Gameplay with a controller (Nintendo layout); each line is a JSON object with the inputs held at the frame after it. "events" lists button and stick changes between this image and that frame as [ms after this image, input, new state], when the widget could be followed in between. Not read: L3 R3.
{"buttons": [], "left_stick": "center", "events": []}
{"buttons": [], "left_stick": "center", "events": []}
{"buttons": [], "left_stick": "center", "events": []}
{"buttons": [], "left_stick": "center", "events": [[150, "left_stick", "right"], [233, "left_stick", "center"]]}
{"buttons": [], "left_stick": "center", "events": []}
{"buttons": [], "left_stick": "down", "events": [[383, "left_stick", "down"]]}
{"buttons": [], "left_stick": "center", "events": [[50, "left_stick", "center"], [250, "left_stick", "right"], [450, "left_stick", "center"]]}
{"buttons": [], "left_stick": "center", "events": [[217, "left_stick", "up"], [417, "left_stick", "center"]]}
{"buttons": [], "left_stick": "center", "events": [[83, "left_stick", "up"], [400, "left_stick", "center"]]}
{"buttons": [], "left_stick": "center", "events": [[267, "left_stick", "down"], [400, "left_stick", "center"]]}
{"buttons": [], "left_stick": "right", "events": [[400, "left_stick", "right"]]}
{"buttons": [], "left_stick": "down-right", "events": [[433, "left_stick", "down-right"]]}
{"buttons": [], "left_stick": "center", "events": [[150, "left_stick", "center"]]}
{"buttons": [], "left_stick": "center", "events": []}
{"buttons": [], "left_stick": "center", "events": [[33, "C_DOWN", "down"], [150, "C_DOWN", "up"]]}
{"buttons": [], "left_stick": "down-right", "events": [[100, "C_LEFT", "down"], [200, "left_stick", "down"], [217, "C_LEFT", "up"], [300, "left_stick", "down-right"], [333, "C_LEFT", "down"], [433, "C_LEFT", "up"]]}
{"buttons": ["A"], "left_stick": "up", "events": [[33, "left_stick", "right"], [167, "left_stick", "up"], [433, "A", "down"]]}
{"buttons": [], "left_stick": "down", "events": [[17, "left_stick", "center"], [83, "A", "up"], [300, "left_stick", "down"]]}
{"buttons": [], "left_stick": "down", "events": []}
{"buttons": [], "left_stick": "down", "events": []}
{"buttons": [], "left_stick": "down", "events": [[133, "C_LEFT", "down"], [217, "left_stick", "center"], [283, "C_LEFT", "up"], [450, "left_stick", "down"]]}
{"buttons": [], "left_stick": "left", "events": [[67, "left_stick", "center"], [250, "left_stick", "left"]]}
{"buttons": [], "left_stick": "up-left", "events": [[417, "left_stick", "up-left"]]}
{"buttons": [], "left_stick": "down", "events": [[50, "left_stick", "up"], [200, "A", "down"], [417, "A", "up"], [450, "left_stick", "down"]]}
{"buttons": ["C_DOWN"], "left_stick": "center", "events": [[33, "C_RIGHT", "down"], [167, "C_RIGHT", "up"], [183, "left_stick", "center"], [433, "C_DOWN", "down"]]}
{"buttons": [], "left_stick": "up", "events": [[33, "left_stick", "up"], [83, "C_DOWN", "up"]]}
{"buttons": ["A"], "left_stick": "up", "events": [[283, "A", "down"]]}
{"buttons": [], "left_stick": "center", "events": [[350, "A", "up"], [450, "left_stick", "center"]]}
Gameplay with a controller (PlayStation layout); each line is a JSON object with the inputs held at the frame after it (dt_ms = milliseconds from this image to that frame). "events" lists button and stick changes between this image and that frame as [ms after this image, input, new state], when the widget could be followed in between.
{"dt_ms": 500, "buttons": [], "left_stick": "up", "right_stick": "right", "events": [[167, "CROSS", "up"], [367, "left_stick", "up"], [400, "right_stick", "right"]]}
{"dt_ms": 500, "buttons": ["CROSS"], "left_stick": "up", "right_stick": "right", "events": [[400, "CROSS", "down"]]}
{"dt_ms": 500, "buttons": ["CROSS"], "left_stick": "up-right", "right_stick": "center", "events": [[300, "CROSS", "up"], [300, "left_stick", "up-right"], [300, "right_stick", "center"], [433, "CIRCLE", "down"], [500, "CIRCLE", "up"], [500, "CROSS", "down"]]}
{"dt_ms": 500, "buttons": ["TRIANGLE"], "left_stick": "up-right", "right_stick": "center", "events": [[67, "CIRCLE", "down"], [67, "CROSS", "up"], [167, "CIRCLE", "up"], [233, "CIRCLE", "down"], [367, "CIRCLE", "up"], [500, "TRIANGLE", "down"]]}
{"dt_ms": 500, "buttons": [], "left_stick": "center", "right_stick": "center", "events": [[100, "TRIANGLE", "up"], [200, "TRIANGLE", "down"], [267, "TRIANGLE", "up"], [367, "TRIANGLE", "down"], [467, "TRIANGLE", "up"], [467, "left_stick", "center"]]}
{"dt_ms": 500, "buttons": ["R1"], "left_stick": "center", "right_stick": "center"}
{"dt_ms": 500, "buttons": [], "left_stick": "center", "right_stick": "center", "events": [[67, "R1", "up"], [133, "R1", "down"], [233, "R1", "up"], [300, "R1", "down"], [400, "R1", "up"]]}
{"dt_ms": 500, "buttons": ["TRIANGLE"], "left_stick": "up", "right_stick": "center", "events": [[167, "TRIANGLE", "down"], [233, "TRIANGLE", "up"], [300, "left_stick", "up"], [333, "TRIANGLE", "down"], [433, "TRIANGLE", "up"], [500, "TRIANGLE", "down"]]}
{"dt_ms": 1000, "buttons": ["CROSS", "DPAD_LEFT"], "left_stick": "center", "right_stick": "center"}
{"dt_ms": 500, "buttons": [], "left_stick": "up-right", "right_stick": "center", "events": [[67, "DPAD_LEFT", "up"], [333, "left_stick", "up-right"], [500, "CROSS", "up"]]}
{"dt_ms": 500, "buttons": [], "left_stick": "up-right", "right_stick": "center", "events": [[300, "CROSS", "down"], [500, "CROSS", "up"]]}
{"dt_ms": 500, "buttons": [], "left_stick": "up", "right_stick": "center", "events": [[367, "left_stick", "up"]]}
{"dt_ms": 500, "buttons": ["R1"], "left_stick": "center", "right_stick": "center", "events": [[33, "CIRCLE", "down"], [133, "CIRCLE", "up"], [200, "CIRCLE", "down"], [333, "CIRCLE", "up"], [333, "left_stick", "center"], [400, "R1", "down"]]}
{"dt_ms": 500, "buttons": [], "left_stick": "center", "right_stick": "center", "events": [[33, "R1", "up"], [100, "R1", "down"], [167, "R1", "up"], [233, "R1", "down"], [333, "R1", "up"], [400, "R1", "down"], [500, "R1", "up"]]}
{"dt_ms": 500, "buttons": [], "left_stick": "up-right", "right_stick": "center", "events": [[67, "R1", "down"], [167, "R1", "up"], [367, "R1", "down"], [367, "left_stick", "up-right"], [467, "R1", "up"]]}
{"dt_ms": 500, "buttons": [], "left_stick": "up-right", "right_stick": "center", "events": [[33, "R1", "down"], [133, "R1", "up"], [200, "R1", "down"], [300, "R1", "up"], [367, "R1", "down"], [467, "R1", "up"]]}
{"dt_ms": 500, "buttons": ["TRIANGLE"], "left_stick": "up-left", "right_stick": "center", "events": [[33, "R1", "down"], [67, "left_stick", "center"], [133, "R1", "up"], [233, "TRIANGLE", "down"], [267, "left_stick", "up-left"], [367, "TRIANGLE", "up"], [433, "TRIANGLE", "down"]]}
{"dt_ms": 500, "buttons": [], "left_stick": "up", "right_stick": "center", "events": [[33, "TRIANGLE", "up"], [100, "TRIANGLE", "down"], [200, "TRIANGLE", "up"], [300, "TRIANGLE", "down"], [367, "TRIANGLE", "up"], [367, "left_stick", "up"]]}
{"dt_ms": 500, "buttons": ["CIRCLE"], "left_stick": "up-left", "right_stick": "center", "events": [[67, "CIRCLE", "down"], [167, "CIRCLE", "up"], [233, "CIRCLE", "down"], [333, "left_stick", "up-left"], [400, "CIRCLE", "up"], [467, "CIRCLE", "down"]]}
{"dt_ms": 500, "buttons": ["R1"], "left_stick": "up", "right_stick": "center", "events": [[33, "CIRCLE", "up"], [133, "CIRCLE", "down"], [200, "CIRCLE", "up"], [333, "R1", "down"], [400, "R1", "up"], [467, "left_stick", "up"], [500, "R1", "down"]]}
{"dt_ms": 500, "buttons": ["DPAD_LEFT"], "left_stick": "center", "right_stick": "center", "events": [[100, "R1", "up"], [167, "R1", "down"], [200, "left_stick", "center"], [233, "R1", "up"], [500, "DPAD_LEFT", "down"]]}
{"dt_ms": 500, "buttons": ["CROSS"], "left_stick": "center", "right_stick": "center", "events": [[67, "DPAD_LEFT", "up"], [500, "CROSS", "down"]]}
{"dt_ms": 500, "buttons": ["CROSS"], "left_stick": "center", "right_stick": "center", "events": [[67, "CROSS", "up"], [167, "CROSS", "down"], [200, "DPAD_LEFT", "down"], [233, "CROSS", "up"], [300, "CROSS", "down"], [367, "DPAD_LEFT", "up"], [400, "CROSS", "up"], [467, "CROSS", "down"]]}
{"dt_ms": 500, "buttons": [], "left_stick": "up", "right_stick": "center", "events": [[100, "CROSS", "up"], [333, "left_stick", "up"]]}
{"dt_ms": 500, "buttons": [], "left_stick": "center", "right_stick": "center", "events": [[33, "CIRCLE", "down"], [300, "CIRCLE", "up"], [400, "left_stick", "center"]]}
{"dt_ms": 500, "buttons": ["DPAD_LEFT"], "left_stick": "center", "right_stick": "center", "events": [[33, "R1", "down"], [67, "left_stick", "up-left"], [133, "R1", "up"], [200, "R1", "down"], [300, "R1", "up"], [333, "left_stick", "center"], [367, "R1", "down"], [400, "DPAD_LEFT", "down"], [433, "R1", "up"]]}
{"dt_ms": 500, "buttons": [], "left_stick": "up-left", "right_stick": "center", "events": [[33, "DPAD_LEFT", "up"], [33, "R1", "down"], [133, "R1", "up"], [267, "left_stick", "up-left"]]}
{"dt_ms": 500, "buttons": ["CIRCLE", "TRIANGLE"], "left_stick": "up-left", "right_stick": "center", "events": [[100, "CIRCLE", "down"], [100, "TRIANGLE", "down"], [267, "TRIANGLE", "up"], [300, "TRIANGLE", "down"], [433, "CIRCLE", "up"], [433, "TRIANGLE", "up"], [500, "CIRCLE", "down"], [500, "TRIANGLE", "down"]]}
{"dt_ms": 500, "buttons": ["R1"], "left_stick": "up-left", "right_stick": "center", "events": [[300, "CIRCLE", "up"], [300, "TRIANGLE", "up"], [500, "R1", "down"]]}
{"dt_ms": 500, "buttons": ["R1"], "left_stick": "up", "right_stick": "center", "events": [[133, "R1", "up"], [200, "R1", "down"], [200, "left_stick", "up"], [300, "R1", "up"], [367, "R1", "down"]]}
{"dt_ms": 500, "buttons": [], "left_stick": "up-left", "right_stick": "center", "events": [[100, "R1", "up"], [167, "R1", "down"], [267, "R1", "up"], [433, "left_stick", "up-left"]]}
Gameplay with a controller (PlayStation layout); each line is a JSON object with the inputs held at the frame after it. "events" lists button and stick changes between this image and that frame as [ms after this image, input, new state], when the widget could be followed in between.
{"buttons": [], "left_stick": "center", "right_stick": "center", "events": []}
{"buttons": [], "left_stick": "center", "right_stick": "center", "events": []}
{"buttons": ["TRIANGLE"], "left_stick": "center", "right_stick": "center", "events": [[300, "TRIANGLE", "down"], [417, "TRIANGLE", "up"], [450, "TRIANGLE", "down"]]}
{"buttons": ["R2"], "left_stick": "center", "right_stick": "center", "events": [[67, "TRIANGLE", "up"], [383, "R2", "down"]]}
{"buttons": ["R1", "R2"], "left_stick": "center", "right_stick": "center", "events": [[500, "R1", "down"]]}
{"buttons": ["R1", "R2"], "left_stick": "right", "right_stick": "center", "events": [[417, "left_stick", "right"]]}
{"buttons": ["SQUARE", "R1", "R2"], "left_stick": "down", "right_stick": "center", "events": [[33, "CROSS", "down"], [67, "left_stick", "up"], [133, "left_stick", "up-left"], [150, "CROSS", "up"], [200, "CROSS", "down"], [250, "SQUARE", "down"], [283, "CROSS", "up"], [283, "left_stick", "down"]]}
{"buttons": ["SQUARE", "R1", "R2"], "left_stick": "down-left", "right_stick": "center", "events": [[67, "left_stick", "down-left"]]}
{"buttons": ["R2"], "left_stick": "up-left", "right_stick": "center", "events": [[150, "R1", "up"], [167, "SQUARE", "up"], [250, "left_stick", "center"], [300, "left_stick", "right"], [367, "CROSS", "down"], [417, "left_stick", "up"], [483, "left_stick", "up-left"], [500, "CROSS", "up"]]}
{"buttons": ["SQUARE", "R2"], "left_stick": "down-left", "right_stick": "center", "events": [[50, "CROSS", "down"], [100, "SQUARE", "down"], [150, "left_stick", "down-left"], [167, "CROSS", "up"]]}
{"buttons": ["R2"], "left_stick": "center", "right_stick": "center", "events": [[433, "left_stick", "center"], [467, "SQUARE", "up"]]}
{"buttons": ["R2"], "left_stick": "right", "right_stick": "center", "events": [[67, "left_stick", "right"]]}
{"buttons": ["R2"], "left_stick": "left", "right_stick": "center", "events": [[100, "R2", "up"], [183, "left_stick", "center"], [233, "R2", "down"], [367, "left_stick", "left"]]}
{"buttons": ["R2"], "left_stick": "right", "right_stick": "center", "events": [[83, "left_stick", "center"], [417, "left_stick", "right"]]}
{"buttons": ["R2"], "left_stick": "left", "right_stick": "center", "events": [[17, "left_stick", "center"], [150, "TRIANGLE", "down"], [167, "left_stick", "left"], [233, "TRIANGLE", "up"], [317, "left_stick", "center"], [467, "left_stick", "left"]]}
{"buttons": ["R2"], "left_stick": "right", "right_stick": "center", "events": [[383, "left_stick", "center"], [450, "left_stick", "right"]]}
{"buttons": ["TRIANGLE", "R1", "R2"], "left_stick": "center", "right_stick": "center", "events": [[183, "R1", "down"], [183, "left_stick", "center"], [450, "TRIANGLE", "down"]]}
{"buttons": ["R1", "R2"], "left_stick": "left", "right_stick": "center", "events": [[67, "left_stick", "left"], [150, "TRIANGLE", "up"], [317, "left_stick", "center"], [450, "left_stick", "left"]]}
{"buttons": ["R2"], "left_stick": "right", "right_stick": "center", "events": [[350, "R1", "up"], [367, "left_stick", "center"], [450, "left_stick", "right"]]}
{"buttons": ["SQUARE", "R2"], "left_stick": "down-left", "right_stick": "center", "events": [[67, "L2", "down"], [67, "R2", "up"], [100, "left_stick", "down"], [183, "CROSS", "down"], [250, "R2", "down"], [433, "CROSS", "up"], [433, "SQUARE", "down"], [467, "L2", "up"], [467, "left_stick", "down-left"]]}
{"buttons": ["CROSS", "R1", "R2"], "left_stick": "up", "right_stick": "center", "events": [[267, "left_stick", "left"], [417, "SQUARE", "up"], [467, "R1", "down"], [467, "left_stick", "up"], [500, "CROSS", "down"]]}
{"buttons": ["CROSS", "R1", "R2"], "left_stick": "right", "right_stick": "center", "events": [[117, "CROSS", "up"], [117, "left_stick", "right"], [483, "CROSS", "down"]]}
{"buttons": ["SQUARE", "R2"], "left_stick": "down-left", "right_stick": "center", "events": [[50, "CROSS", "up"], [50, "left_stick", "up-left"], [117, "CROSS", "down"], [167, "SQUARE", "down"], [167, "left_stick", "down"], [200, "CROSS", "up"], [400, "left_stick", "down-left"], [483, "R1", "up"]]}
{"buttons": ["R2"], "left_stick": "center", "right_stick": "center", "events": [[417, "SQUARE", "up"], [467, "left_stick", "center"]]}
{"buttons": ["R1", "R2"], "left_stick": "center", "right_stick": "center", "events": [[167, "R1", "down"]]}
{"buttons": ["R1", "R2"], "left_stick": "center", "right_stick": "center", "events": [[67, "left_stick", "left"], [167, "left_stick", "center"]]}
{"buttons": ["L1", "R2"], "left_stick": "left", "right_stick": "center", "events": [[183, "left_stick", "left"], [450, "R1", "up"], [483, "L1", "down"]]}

○ ○ ○

Exercise requirements
Where does "JSON" appear in the records above? Copy each line that holds it.

Result for this exercise
Gameplay with a controller (Nintendo layout); each line is a JSON object with the inputs held at the frame after it. "events" lists button and stick changes between this image and that frame as [ms after this image, input, new state], when the widget could be followed in between. Not read: L3 R3.
Gameplay with a controller (PlayStation layout); each line is a JSON object with the inputs held at the frame after it (dt_ms = milliseconds from this image to that frame). "events" lists button and stick changes between this image and that frame as [ms after this image, input, new state], when the widget could be followed in between.
Gameplay with a controller (PlayStation layout); each line is a JSON object with the inputs held at the frame after it. "events" lists button and stick changes between this image and that frame as [ms after this image, input, new state], when the widget could be followed in between.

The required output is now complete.